Pernah Jadi Lautan Magma, Peneliti Ungkap Reaksi Sulfur Bulan

By Afkar Aristoteles Mukhaer, Senin, 1 Maret 2021 | 15:16 WIB
Ilustrasi permukaan Bulan. (Vitaly Kusaylo/Getty Images/iStockphoto)

Nationalgeographic.co.id - Berkat sampel batuan vulkanik yang dikumpulkan selama misi Apollo 15 (tahun 1971) dan Apollo 17 (1974) oleh NASA, para penleiti kini dapat memahami kondisi Bulan di masa purba. Bulan di masa sebelumnya merupakan benda angkasa yang cukup panas dengan limpahan magma di permukaannya.

Lautan magma itu diperkirakan telah melingkupi Bulan selama sekitar 100 juta tahun setelah terbentuk.

Studi terbaru yang diterbitkan di Science Adavances (24/02) membantu menjawab pertanyaan ilmiah tentang komposisi rupa Bulan. Sekaligus, mambantu para ilmuwan selangkah lebih maju untuk memahami sejarah pembentukan dan awal sejarah Bulan.

Sampel itu merupakan batuan vulkanik yang memiliki tanda isotop terkait peristiwa penting selama pembentukan Bulan. Melalui analisa para peneliti dari Brown University, selama peristiwa itu juga seiring dengan pembentukan inti besi Bulan, dan kristalisasi lautan magma.

Baca Juga: Penyintas Kanker yang Bergabung Pada Misi Luar Angkasa Sipil Pertama

Dalam laporannya yang diterbitkan di jurnal Science Advances, mereka menggunakan teknik spektometri massa ion sekunder untuk mempelajari sisa-sisa kristal magma yang diambil dari kedua misi NASA itu.

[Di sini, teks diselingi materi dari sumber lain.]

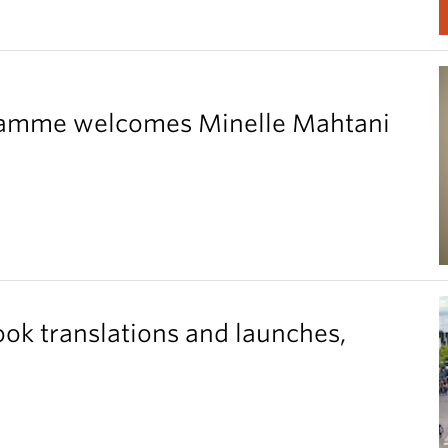
gramme welcomes Minelle Mahtani
ook translations and launches,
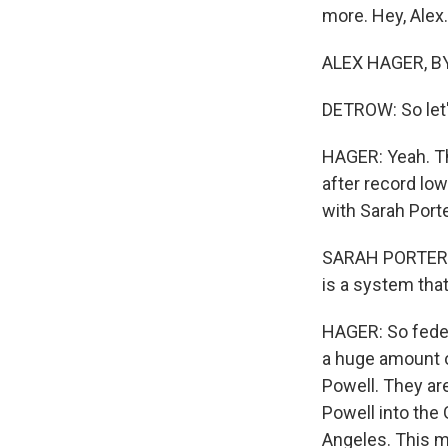
more. Hey, Alex.
ALEX HAGER, BYL
DETROW: So let'
HAGER: Yeah. The
after record low
with Sarah Porte
SARAH PORTER: Fo
is a system that
HAGER: So federa
a huge amount o
Powell. They ar
Powell into the
Angeles. This m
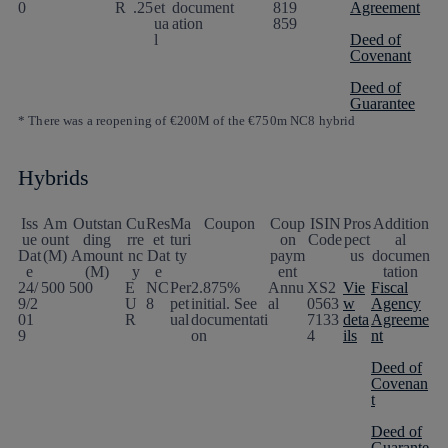
0
R
.25
et
document
819
Agreement
ua
ation
859
l
Deed of
Covenant
Deed of
Guarantee
* There was a reopening of €200M of the €750m NC8 hybrid
Hybrids
Iss
Am
Outstan
Cu
Res
Ma
Coupon
Coup
ISIN
Pros
Addition
ue
ount
ding
rre
et
turi
on
Code
pect
al
Dat
(M)
Amount
nc
Dat
ty
paym
us
documen
e
(M)
y
e
ent
tation
24/
500
500
E
NC
Per
2.875%
Annu
XS2
Vie
Fiscal
9/2
U
8
pet
initial. See
al
0563
w
Agency
01
R
ual
documentati
7133
deta
Agreeme
9
on
4
ils
nt
Deed of
Covenan
t
Deed of
Guarante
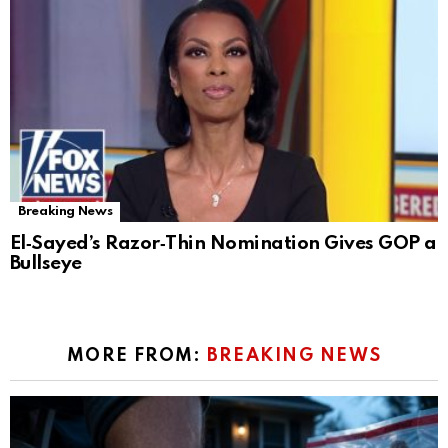
Breaking News
El‑Sayed’s Razor‑Thin Nomination Gives GOP a
Bullseye
MORE FROM:
BREAKING NEWS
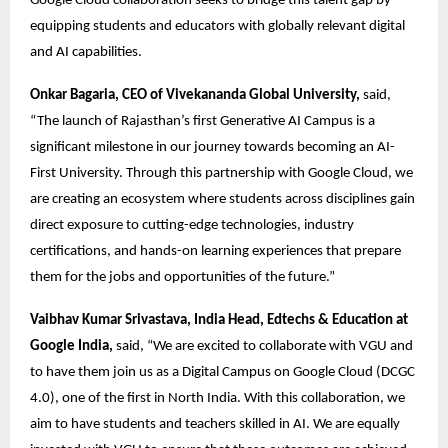
Google Cloud collaboration seeks to bridge this talent gap by 
equipping students and educators with globally relevant digital 
and AI capabilities. 
Onkar Bagaria, CEO of Vivekananda Global University,
 said, 
“The launch of Rajasthan’s first Generative AI Campus is a 
significant milestone in our journey towards becoming an AI-
First University. Through this partnership with Google Cloud, we 
are creating an ecosystem where students across disciplines gain 
direct exposure to cutting-edge technologies, industry 
certifications, and hands-on learning experiences that prepare 
them for the jobs and opportunities of the future.” 
Vaibhav Kumar Srivastava, India Head, Edtechs & Education at 
Google India,
 said, “We are excited to collaborate with VGU and 
to have them join us as a Digital Campus on Google Cloud (DCGC 
4.0), one of the first in North India. With this collaboration, we 
aim to have students and teachers skilled in AI. We are equally 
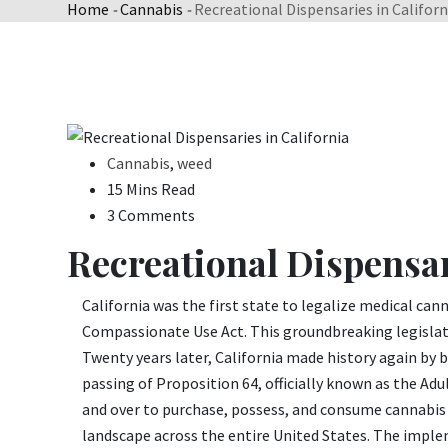
Home
-
Cannabis
-
Recreational Dispensaries in Californ
Cannabis
,
weed
15 Mins Read
3 Comments
Recreational Dispensar
California was the first state to legalize medical ca
Compassionate Use Act. This groundbreaking legislati
Twenty years later, California made history again by b
passing of Proposition 64, officially known as the Adu
and over to purchase, possess, and consume cannabis
landscape across the entire United States. The imple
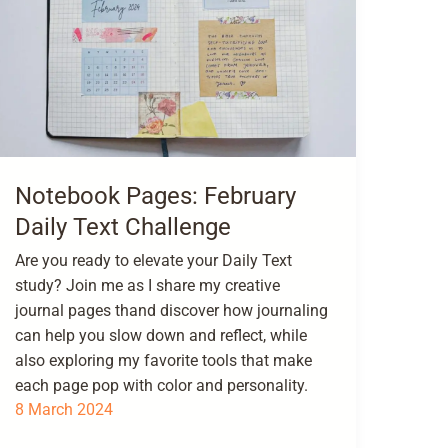
Notebook Pages: February
Daily Text Challenge
Are you ready to elevate your Daily Text
study? Join me as I share my creative
journal pages thand discover how journaling
can help you slow down and reflect, while
also exploring my favorite tools that make
each page pop with color and personality.
8 March 2024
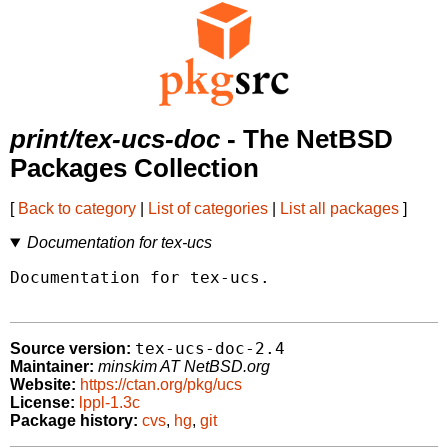
print/tex-ucs-doc
- The NetBSD
Packages Collection
[
Back to category
|
List of categories
|
List all packages
]
Documentation for tex-ucs
Documentation for tex-ucs.

tex-ucs-doc-2.4
Source version:
Maintainer:
minskim AT NetBSD.org
Website:
https://ctan.org/pkg/ucs
License:
lppl-1.3c
Package history:
cvs
,
hg
,
git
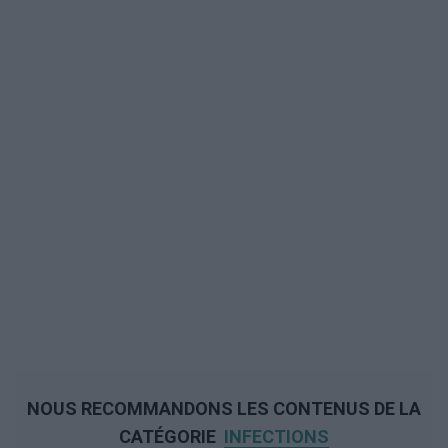
NOUS RECOMMANDONS LES CONTENUS DE LA
CATÉGORIE
INFECTIONS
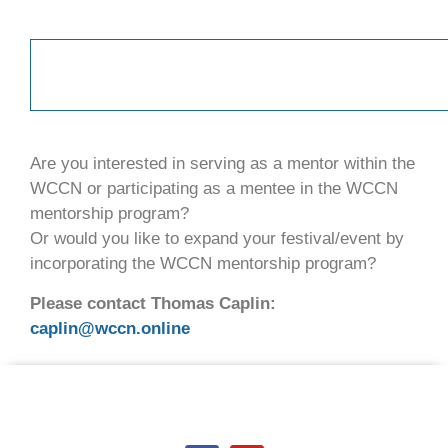
Are you interested in serving as a mentor within the
WCCN or participating as a mentee in the WCCN
mentorship program?
Or would you like to expand your festival/event by
incorporating the WCCN mentorship program?
Please contact Thomas Caplin:
caplin@wccn.online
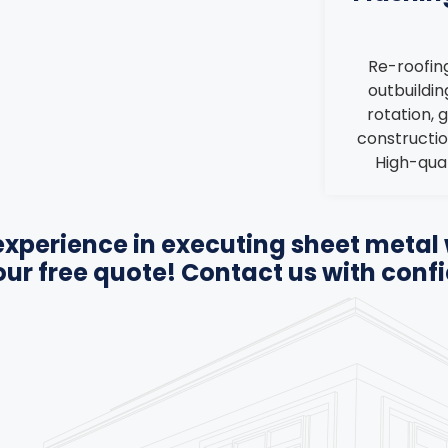
Re-roofing
outbuilding
rotation, 
constructio
High-qual
xperience in executing sheet metal 
 our free quote! Contact us with conf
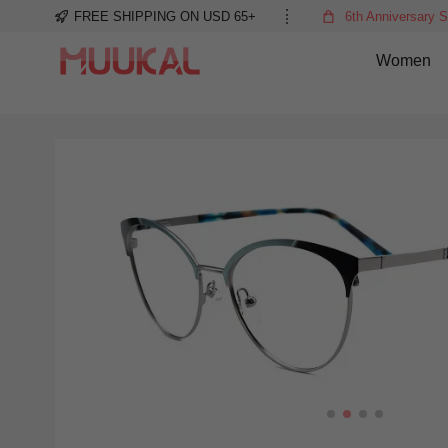
FREE SHIPPING ON USD 65+
6th Anniversary S
Women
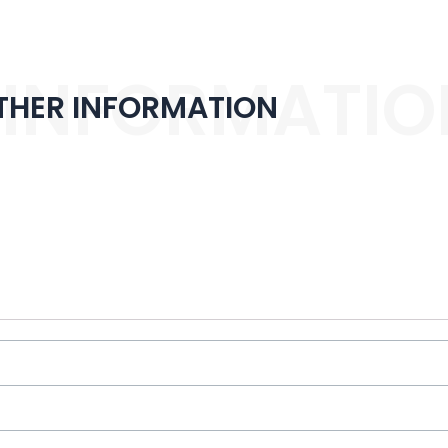
 INFORMATIO
THER INFORMATION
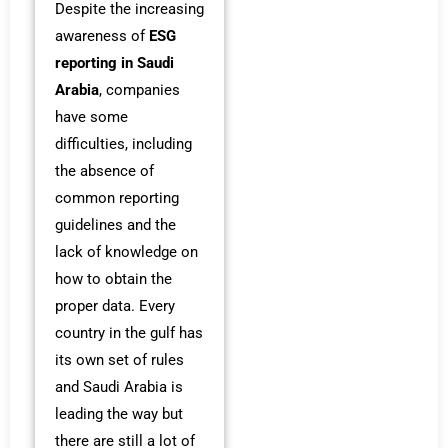
Despite the increasing
awareness of
ESG
reporting in Saudi
Arabia
, companies
have some
difficulties, including
the absence of
common reporting
guidelines and the
lack of knowledge on
how to obtain the
proper data. Every
country in the gulf has
its own set of rules
and Saudi Arabia is
leading the way but
there are still a lot of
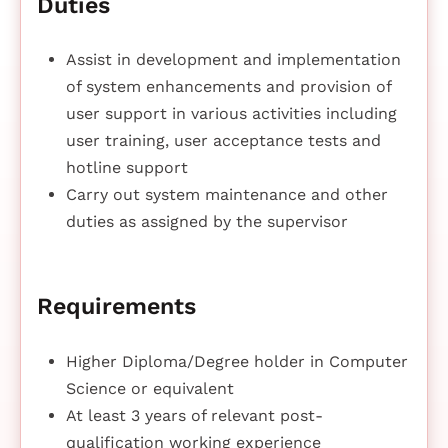
Duties
Assist in development and implementation
of system enhancements and provision of
user support in various activities including
user training, user acceptance tests and
hotline support
Carry out system maintenance and other
duties as assigned by the supervisor
Requirements
Higher Diploma/Degree holder in Computer
Science or equivalent
At least 3 years of relevant post-
qualification working experience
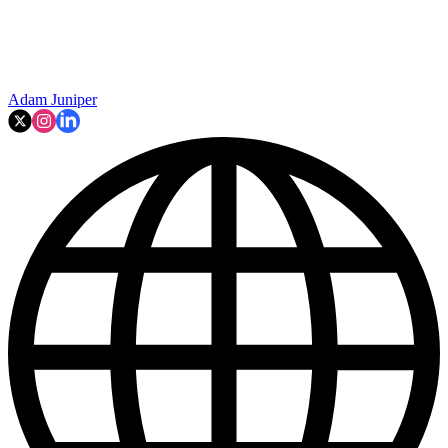
Adam Juniper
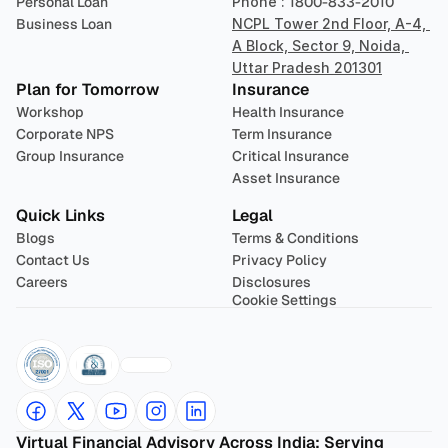
Personal Loan
Phone : 
1800-833-2010
Business Loan
NCPL Tower 2nd Floor, A-4, 
A Block, Sector 9, Noida, 
Uttar Pradesh 201301
Plan for Tomorrow
Insurance
Workshop
Health Insurance
Corporate NPS
Term Insurance
Group Insurance
Critical Insurance
Asset Insurance
Quick Links
Legal
Blogs
Terms & Conditions
Contact Us
Privacy Policy
Careers
Disclosures
Cookie Settings
Virtual Financial Advisory Across India: Serving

Mereka menilai pula, bahwa yang dibawa NASA merupakan material paling primitif di Bulan. Sehingga mereka dapat mengamati komposisi sulfur, yang dapat mengungkapkan secara detail terkait evolusi lava secara uji kimia.

"Selama bertahun-tahun, tampaknya sampel batuan endapan dari bulan yang dianalisa memiliki variasi yang sangat terbatas dalam rasio isotop sulfur," ujar Alberto Saal, dikutip dari rilis akademik. "Ini menunjukkan bahwa sisi dalam Bulan memiliki komposisi isotop sulfur yang bersifat homogen."

Ciri keunikan sulfur yang menarik dari sampel ini adalah rasio isotop sulfur-34 yang lebih 'berat' dengan sulfur-32 yang lebih ringan. Lewat studi sebelumnya pada sampel vulkanik, studi awal mengungkapkan secara seragam condong pada sulfur-34 yang lebih berat.

Berbeda dengan temuan baru yang mengungkapkan isotop sulfurnya lebih homogen, dengan variasi besar pada elemen dan isotop lain yang terdeteksi pada sampel.

Studi baru ini mengobservasi pada 67 sampel kaca vulkanik dan inklusi lelehannya, seperti gumpalan kecil dari lava cair yang teperangkap di dalam kristal. Lava yang terperangkap dalam inklusi lelehan, sebelum menjadi sulfur dan elemen volatil lainnya terelepas sebagai gas selama erupsi (degassing).

Sehingga sampel itu dapat menjadi alasan kuat untuk diteliti karena mewakili gambaran murni tentang asal-usul lava.